On the other hand, this research contradicts experimental studies that did not find a WM facilitation effect in morphosyntactic processing in local domains by proficient late bilinguals (Felser & Roberts, 2007; Foote, 2011; Juffs, 2004, 2005, 2006). A number of simple explanations for these null results can be listed: WM spans were computed through their storage component only (Felser & Roberts, 2007; Foote, 2011), the WM task were performed in the participants’ non-dominant language (Foote, 2011), the linguistic task and the WM task did not share the same modality (i.e., visual or auditory; Felser & Roberts, 2007), or WM was taken as a nominal variable (Juffs, 2004, 2005, 2006). Finally, the findings do not support deficit computational accounts positing that “representations adult L2 learners compute for comprehension are shallower and less detailed than those of native speakers … and rely more on non-structural information in parsing” (Clahsen & Felser, 2006a, p. 3). Instead, proficient L2 learners seem to make full use morphosyntactic information during real-time processing to compute complex hierarchical structures in the L2.
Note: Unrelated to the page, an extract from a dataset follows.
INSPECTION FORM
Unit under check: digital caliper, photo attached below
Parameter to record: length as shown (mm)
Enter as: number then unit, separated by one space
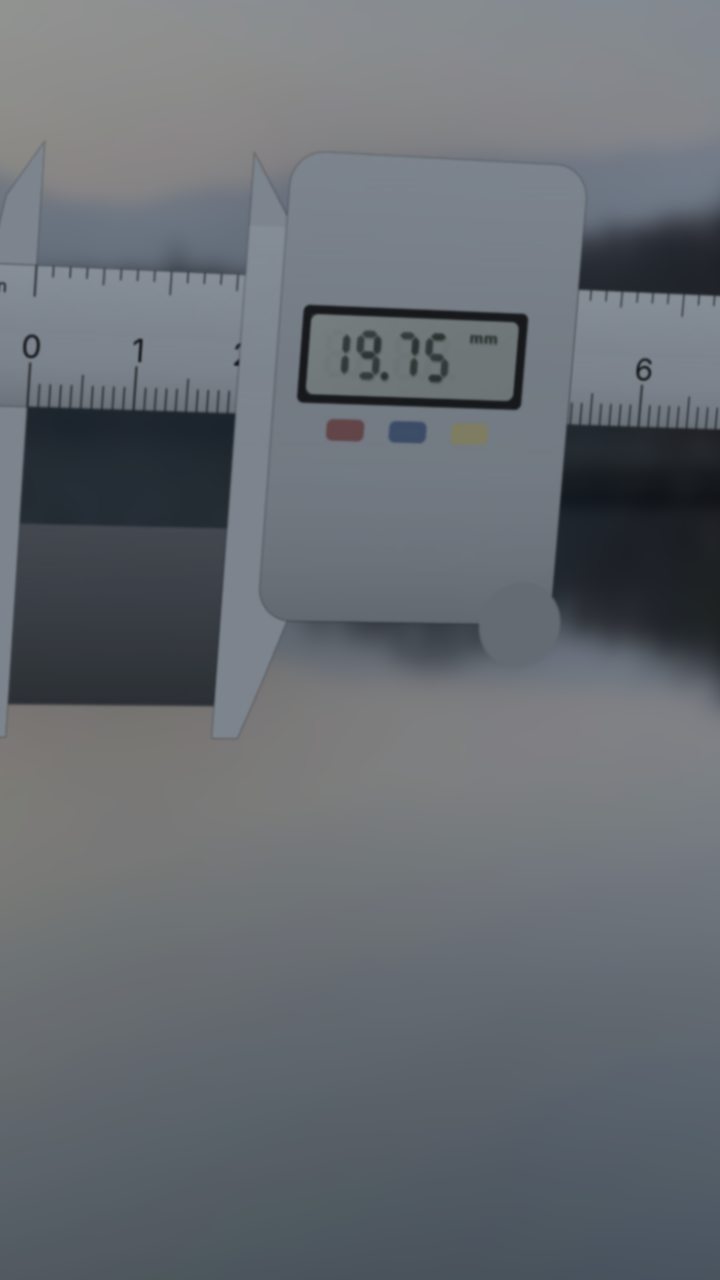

The current study had certain limitations that may have influenced the results. First, the chosen syntactic structure (i.e., secondary predicate modifying a direct object) is not as frequent as other syntactic patterns in Spanish. All participants whose data have been included in the statistical analysis showed that they were familiar with the said Spanish structure, but it is possible that the processing of the structural distance condition may have been hindered by the fact that it is not as frequent as the local condition. Second, the WM test used does not offer reaction time data, which is usually used for two purposes: (a) discarding responses that took too long, as they might not tap directly into WM, and (b) having alternate cognitive processing data across participants. However, the test is useful in L2 studies because it is a language-independent cognitive task, unlike most WM tests previously used in the L2 literature (e.g., reading span task), and has been used in multiple L2 processing studies (e.g., Durand López, 2021; Mavrou & Bustos-López, 2019).

Conclusion

This study investigated whether the processing of structural distance is more taxing than the processing of agreement in local domains for English L2 learners of Spanish of varying proficiency levels, and whether verbal WM updating capacity intervened in the processing of structural distance without linear distance. Based on self-paced reading data, Spanish monolinguals were sensitive to gender agreement violations both in local domains and across phrases, beginners were insensitive to all violations, advanced learners were sensitive to within-phrase errors, and those with higher WM updating spans also detected gender agreement violations in syntactic distant conditions. These findings support computational models within accessibility accounts, such as the Fundamental Identity Hypothesis (Hopp, 2007, 2010; McDonald, 2006), as they indicate that linguistic (i.e., L2 proficiency) and cognitive (i.e., WM updating capacity) aspects allow late bilinguals to attain native-like processing of the L2. Thus, L1 and L2 processing seem to be qualitatively similar, albeit quantitatively different.